Continuous lumbar epidural analgesia is used for pain control during intense physical therapy and has shown some benefit (3). Sympathetic ablation by phenol injection, surgery, or radiofrequency ablation is used to treat sympathetically mediated pain, but there are no high-level evidence studies evaluating the efficacy of these interventions (2).
Finally, spinal cord stimulation and transcutaneous electrical nerve stimulation (TENS) have been used to treat CRPS (2). The TENS unit can be used early, but the spinal cord stimulator is reserved for refractory cases. In adults, spinal cord stimulators have shown good results early on, but the pain-relieving effects diminish over time, to show no statistically significant benefit at 5 yr (6). A small case series report showed excellent results from spinal cord stimulators in adolescent girls for 1-8 yr post-procedure (9).

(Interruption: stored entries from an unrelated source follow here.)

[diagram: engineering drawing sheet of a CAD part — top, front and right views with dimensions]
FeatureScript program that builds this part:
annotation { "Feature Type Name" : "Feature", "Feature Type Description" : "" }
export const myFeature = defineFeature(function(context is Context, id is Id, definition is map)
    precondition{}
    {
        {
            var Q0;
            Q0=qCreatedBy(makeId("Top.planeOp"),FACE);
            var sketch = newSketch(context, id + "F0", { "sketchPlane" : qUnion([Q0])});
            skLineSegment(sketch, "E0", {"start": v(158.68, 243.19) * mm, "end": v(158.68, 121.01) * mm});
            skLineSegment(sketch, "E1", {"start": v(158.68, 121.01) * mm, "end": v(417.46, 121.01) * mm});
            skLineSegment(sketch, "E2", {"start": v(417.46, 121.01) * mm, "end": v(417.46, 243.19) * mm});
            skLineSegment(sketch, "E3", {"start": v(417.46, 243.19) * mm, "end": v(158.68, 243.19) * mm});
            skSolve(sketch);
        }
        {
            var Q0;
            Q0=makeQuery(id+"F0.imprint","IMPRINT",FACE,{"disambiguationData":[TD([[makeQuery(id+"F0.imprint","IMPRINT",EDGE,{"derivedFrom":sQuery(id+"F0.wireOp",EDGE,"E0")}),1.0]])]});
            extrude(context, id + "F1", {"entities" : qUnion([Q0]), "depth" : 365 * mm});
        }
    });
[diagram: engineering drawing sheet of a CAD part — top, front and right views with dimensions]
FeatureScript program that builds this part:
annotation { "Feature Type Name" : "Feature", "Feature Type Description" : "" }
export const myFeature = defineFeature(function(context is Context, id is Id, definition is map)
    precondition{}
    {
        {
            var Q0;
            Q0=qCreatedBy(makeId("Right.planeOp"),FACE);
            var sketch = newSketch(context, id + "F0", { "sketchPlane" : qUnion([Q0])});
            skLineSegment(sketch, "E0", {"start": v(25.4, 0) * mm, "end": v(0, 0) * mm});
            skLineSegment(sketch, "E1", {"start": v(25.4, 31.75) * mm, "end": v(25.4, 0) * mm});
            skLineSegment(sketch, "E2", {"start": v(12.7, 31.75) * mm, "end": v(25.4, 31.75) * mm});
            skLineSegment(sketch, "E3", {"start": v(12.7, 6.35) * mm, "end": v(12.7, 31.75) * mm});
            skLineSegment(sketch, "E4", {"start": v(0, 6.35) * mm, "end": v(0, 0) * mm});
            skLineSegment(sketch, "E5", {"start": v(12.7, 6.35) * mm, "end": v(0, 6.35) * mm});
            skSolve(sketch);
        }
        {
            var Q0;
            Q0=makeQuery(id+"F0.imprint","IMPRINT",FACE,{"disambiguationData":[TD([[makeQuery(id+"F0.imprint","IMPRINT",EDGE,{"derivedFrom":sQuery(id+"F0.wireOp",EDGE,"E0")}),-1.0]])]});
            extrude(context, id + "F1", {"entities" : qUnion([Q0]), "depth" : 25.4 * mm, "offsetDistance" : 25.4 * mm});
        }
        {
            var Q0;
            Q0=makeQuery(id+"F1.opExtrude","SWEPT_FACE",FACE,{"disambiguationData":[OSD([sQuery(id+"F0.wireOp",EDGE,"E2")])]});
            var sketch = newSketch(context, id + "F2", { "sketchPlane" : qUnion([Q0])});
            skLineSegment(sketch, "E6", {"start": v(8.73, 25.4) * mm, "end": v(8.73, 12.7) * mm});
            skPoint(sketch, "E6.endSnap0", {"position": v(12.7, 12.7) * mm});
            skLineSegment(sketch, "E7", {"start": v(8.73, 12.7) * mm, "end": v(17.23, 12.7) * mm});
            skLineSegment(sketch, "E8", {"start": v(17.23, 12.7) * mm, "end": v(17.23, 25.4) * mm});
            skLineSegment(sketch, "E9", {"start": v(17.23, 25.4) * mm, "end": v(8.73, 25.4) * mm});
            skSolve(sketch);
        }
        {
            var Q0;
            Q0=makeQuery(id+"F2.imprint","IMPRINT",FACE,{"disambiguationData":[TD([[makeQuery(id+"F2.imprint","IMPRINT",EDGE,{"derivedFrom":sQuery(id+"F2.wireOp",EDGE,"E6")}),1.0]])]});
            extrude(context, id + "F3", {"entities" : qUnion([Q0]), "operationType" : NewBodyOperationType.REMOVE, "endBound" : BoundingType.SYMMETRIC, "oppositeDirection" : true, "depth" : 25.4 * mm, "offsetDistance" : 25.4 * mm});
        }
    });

The prognosis for patients with CRPS is quite variable and unpredictable. Case reports and series show excellent results from exercise-based therapy in the pediatric and adolescent patient (11). The recurrence rate in children is quite high, however. One study showed a 36% recurrence in CRPS symptoms during a 12-month follow-up period after initial success (4). It is unknown whether repeat treatment leads to better long-term disease-free intervals.
Complex regional pain syndrome should be included in the differential diagnosis whenever an athlete presents with pain greatly in excess of what would be expected after an injury. It is more common in females and more common in the lower extremity in the pediatric population. The syndrome involves changes in both the peripheral and central nervous system. Imaging and laboratory tests are not needed to make the diagnosis but may be necessary to rule out other pathology. All treatment regimens should include physical therapy to include desensitization, passive and active range of motion, isometric exercises, and proprioceptive training. Medications, cognitive behavioral therapy, and interventional procedures to induce a regional sympathectomy are all used in selected patients. The overall prognosis is good, but recurrence is common.